:: Listed entries

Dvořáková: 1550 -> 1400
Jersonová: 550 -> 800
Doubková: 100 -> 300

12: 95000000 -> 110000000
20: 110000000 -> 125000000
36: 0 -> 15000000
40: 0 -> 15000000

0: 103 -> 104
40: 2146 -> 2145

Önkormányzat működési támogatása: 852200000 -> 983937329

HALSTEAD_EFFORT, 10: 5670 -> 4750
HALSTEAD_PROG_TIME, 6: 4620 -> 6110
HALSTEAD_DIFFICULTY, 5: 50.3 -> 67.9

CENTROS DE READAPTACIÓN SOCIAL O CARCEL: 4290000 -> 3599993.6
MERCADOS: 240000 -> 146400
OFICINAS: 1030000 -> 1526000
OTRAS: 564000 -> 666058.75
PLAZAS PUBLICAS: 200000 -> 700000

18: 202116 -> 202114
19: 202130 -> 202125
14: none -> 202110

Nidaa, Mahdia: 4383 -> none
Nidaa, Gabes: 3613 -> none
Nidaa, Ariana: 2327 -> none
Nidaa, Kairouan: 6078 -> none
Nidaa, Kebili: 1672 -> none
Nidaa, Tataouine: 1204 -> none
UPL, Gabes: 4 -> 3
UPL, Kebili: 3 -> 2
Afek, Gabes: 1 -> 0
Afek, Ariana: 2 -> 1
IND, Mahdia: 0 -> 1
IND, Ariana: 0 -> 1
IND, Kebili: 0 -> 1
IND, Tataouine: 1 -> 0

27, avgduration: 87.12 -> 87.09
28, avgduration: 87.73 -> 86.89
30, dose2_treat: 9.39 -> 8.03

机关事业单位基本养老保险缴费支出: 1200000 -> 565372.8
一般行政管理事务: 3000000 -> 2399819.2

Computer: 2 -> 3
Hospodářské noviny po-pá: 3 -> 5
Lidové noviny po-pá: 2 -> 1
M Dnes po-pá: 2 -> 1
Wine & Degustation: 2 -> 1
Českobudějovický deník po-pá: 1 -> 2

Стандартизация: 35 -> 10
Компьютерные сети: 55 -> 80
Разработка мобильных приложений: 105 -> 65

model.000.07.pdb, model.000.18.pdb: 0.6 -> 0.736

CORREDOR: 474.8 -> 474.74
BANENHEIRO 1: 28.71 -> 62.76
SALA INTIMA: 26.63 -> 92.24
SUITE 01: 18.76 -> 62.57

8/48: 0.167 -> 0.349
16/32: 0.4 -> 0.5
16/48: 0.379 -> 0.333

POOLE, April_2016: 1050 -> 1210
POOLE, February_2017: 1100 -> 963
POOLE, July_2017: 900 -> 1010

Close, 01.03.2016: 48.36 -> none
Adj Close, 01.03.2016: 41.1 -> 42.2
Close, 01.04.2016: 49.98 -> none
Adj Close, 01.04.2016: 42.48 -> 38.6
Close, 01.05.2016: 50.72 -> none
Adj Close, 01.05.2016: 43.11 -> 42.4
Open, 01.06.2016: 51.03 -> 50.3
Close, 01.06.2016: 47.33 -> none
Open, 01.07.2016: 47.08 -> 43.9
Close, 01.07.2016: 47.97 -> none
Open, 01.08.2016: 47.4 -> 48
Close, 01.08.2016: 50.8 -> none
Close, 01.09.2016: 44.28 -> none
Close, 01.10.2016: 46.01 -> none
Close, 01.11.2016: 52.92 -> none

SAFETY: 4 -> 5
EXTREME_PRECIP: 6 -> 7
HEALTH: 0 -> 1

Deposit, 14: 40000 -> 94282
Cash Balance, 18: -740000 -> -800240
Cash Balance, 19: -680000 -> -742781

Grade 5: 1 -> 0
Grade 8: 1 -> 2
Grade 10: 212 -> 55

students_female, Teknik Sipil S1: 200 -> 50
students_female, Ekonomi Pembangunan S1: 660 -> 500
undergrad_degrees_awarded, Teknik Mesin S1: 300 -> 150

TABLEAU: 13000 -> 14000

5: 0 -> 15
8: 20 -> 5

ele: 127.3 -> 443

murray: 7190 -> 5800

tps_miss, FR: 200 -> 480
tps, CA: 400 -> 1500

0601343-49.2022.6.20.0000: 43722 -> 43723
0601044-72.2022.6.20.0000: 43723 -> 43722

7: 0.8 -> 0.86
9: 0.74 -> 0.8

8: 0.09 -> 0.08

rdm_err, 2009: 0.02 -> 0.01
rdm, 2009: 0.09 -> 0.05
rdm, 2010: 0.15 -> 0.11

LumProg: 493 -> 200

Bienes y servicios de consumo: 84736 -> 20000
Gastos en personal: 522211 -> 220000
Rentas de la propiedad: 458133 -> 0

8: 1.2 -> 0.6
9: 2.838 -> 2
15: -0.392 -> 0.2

::::

Problem to solve
Locate the string "Gabes" in the listing above and copy every line where it occurs.

Exercise solution
Nidaa, Gabes: 3613 -> none
UPL, Gabes: 4 -> 3
Afek, Gabes: 1 -> 0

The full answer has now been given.